__Information shown__:
○ ○ ○ ○
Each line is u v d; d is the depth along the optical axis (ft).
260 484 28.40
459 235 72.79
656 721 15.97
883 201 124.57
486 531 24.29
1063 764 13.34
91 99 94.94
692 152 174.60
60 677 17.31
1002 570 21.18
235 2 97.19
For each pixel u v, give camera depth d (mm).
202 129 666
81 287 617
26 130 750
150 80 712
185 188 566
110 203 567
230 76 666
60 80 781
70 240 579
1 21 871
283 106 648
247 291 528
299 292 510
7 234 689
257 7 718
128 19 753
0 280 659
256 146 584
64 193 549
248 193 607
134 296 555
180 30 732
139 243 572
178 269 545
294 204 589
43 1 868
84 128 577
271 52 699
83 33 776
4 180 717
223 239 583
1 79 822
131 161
○ ○ ○ ○
__Problem to work on__: For every line of the records that has the word "depth" in it, make a copy.

__Response to this task__:
Each line is u v d; d is the depth along the optical axis (ft).
For each pixel u v, give camera depth d (mm).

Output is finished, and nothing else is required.